Could a student play at least one Mass Effect game or finish The Expanse during their 4 year college experience and still maintain a healthy social life or would that get in the way?
Perhaps getting interested in real spaceflight would be better. Tom Hanks and HBO’s series about the space race “From the Earth to the Moon” is excellent as well as movies like “First Man”, “Apollo 13”, and “The Right Stuff”.
There is also this series on Apple called “For All Mankind” and I enjoyed it more than I would have expected to.
First, there is no such thing as a “normal” college student.
Second, there are probably just as many college students who share your interests as there are who are interested in sports. College is where not only do geeks abound, it’s where geeks rule.
The number of students at any college who are interested in Sci Fi is larger than anybody could get to know within the four years of college. In fact, somebody could have a rich social life at most colleges by interacting socially with other Sci Fi fans. At small colleges there are hundreds of Sci Fi fans, and at large universities these number in the thousands.
For example, students at Middlebury college established Quidditch games back in 2005, and they are still very popular. Like the rest of the NESCACs, Midd is heavily into athletics, it’s very outdoorsy, and it also has a good number of preppy kids from the NE.
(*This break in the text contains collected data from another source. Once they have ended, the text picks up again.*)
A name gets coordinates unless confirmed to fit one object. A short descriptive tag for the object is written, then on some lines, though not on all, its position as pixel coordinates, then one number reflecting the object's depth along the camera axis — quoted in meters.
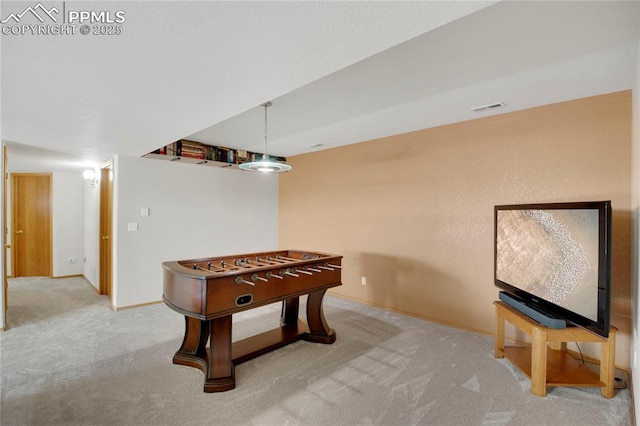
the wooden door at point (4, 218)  3.45
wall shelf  4.24
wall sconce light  5.25
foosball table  2.18
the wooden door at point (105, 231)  4.74
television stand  2.15
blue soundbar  2.20
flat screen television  1.97
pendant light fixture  2.86
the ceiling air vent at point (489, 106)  2.86
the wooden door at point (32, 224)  6.02
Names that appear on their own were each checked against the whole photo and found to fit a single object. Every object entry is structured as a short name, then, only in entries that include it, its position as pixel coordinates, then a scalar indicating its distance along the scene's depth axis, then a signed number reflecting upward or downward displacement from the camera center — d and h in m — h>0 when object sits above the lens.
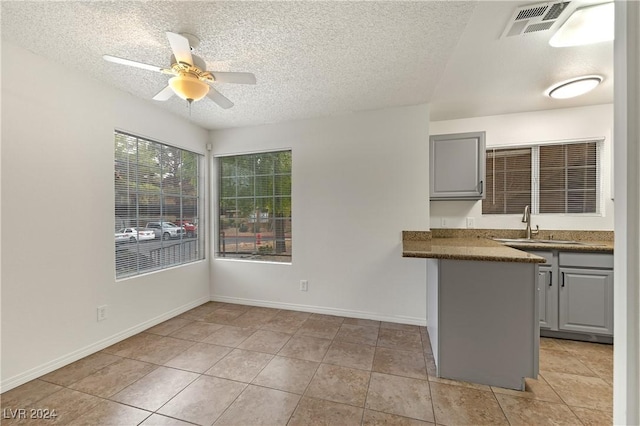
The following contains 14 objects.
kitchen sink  2.81 -0.35
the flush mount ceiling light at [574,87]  2.34 +1.18
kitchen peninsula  1.78 -0.76
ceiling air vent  1.54 +1.23
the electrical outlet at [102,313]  2.37 -0.95
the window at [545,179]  3.01 +0.39
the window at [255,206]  3.53 +0.07
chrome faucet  3.08 -0.12
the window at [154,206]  2.65 +0.06
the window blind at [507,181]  3.20 +0.38
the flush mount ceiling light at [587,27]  1.58 +1.22
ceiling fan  1.65 +0.96
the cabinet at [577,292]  2.42 -0.81
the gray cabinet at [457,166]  2.83 +0.51
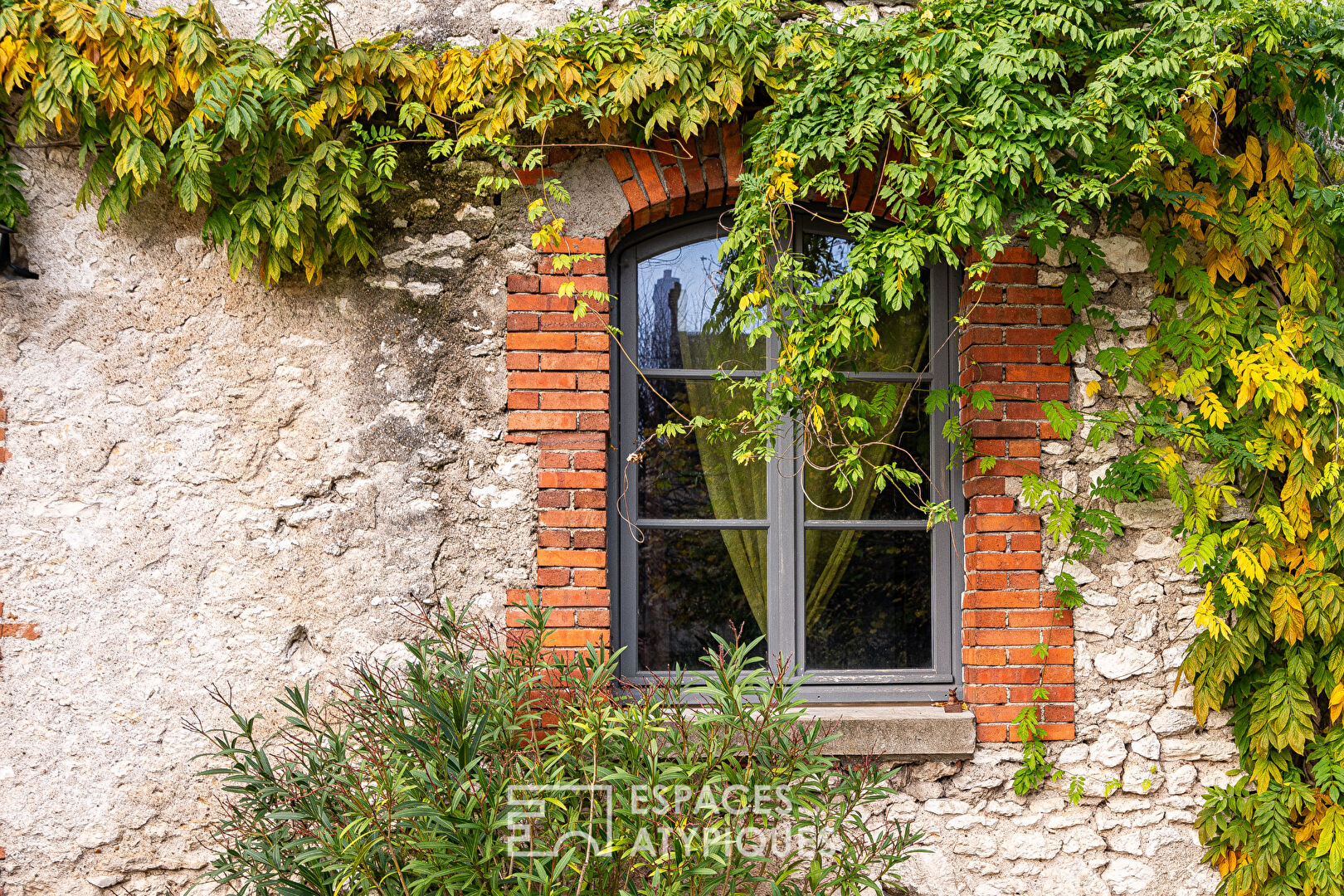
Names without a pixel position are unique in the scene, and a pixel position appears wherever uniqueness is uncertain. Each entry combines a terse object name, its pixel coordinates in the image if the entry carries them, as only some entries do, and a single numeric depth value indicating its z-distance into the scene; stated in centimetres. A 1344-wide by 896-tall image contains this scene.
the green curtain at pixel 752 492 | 306
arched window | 303
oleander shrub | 206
There is a reason that XKCD is as popular as it is.
In short, @CmdrShepN7Cmdr as you can see by the responses, there are geeks everywhere, and we not only graduate college, but married and have kids who are either in college or college bound.
Yes, and in fact, college may be the first place where you find your ‘tribe’ and realize that those things actually aren’t all that rare. I had a few other nerd friends in high school, but college is where I really met my nerd tribe - the anime fans, the sci-fi and fantasy fans, the gamers. I spent a significant amount of time playing Super Smash Bros. tournaments with my friends in college. (And now, I work in the video game industry and the entire company is my nerd tribe.)
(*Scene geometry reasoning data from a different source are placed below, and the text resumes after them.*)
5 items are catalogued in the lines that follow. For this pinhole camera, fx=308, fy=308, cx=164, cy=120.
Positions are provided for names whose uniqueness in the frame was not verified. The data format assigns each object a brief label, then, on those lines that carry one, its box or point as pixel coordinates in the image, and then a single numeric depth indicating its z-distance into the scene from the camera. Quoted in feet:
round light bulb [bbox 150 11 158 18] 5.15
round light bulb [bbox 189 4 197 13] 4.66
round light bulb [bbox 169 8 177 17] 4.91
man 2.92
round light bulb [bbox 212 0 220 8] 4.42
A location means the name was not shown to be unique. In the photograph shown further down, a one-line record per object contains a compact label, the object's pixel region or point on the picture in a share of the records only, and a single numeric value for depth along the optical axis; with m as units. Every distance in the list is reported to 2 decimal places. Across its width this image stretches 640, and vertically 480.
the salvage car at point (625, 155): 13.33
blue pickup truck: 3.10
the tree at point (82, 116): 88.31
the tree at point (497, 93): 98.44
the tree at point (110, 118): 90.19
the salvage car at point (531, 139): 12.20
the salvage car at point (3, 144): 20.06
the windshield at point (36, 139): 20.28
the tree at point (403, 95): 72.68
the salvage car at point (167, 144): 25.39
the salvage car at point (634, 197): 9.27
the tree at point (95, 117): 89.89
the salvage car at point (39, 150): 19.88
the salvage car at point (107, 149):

You do have to be careful to balance your social life, your individual habits and interests, and your schoolwork, but I’d give that advice to anyone - I don’t think you are necessarily any more likely to waste too much time playing games than you are reading non-school books or watching TV and movies (when I barely slept the week of my oral exams, it was The Hunger Games books keeping me up, not games). If you mostly play single-player games, that definitely means not spending hours alone in your room playing games (or online MP games with randos) - I know we can get lost in the flow state, but you do need to find a save point/log off and go to the caf or something.